Consultancy Services for Accreditation and Quality Assurance System for Output-Based Aid (OBA) Programme for Safe Motherhood, Sexual GBV and Family Planning, Phase III
Year - 2011 - 2016
Client - Reconstruction Credit Institute/Kreditanstalt für Wiederaufbau (KfW)
Through support by the Federal Ministry for Economic Cooperation and Development (BMZ) and KfW Banking Group, the Government of Kenya has, since 2005, been piloting a new model to help the poor access good quality reproductive healthcare and aims to provide gender violence recovery services to economically deprived segments of populations dubbed as 'Output-Based Aid' (OBA) or also called 'Vouchers for Health' Programme. This OBA programme is a Flagship vision 2030 project of the Kenyan Government. By the end of Phase II which was implemented by IPE Global from 2008 to 2011, an estimated 234,886 women of reproductive age or 24% of the target population were reached in the five regions of Kilifi, Kisumu, Kiambu, Kitui and Nairobi). The success of both phases encouraged the government and development partners to conceive Phase III (running from November 2011 to October 2014, later extended to December 2016). The overall objective of the programme is to reduce maternal and infant mortality through improved delivery of reproductive health services. IPE Global's key engagement relates to quality assurance and accreditation of health care facilities in the OBA managed counties as well as designing, developing and implementing healthcare quality management and accreditation systems.
In the early stages, the OBA programme lacked any institutionalized quality assurance and accreditation system. The voucher agency itself selected healthcare facilities for the OBA Programme without verifiable standardised service protocol. This, however did not yield satisfactory results. IPE Global stepped in as External Consulting Agency for the project at the national level to set up initial accreditation of the facilities and improved on the OBA quality assurance tool by conducting a patient satisfaction survey and medical audit of 20 patient cases using OBA services. IPE Global developed their QA capacity and quality monitoring, setting up QA tools that generated reports at regular intervals. It then conceptualised and formulated orientation and training programmes on QA and Accreditation tools. Facilities are reassessed every six months and those failing on the indicators are diaccredited and are advised to reform service quality within three month before reapplying so that service standards are maintained at all times. As of March 2016, 382 healthcare facilities have been accredited under the OBA programme in Kenya.
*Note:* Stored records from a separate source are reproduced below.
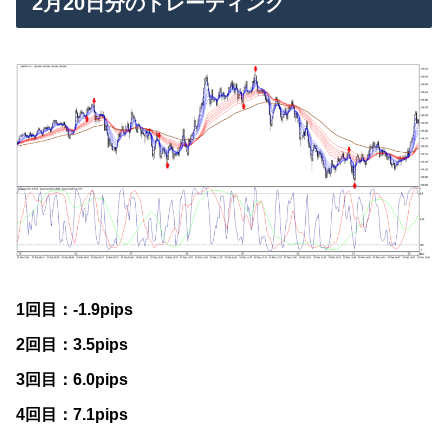
2月20日分のトレーディング
1回目：-1.9pips
2回目：3.5pips
3回目：6.0pips
4回目：7.1pips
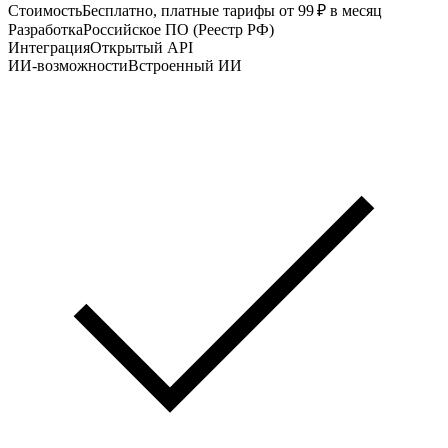
Стоимость
Бесплатно, платные тарифы от 99 ₽ в месяц
Разработка
Российское ПО (Реестр РФ)
Интеграция
Открытый API
ИИ-возможности
Встроенный ИИ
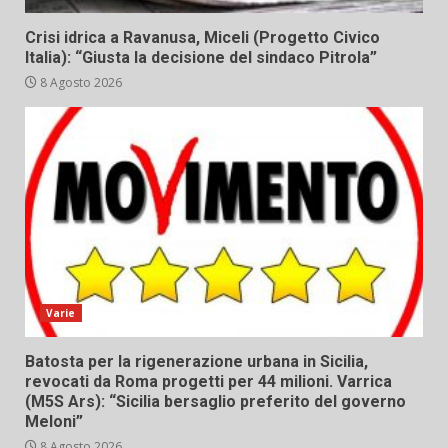
Crisi idrica a Ravanusa, Miceli (Progetto Civico
Italia): “Giusta la decisione del sindaco Pitrola”
8 Agosto 2026
Varie
Batosta per la rigenerazione urbana in Sicilia,
revocati da Roma progetti per 44 milioni. Varrica
(M5S Ars): “Sicilia bersaglio preferito del governo
Meloni”
8 Agosto 2026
Among the challenges encountered during implementation of the project, has been the sensitisation of the population on the value of the voucher system and the need to secure some prepaid health scheme. Strengthening social marketing activities has been seen as an important way of mitigating this. Others have included the slow approval processes of revised accreditation and quality assurance systems, particularly since accreditation is a new approach and requires buy-in from healthcare providers.
The OBA voucher system has influenced policies and practices by effectively targeting specific populations and improving the quality of services. It has also generated an increase in utilizing specified health goods/services as well as a more efficient distribution compared to other forms of aid distribution. Women no longer have to live with the fear of complications that could financially ruin their families as they can now choose from a list of accredited facilities, public or private, to deliver their babies. Financing is agreed on outputs of pre-defined quality rather than financing pre-defined inputs. This greatly contributed to value for money. Real-time Web Based Data Collection Method has been used and some donors have expressed interest in replicating lessons from IPE Global on this. As a result of this project, IPE Global has been empaneled in the Kenya Accreditation Services (KENAS), a national accreditation body.
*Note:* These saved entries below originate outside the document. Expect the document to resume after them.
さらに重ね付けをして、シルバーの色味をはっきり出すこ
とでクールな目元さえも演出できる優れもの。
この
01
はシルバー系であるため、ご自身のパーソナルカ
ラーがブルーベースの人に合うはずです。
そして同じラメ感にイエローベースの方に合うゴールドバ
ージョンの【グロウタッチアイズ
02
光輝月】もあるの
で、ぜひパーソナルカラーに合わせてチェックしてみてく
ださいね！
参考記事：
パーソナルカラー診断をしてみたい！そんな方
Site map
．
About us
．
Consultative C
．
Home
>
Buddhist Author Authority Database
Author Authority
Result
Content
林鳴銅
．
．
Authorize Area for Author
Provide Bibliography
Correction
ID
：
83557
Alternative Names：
Through IPE Global interventions, the following has been achieved under the project:
- Key role in consistent reduction in Maternal Mortality Rate (MMR) and Infant Mortality Rate (IMR) in Kenya over the years (2011 – 2015)
- Improved quality of services where revenues are used to improve facility infrastructure and staffing
- Family planning is a major component of health education and skilled birth
- Awareness raising of individual rights where gender based violence occurs
- Programme found relevant, efficient and sustainable and a good model for UHC
- Voucher system has encouraged health seeking behavior and better targeting amongst the poor population
- A vibrant internal, external MIS and M&E mechanism in place to help detect and mitigate undesirable behavior with the sector
- QA and accreditation processes have generated authentic data that can support the government in healthcare MIS for further improvement in healthcare in Kenya.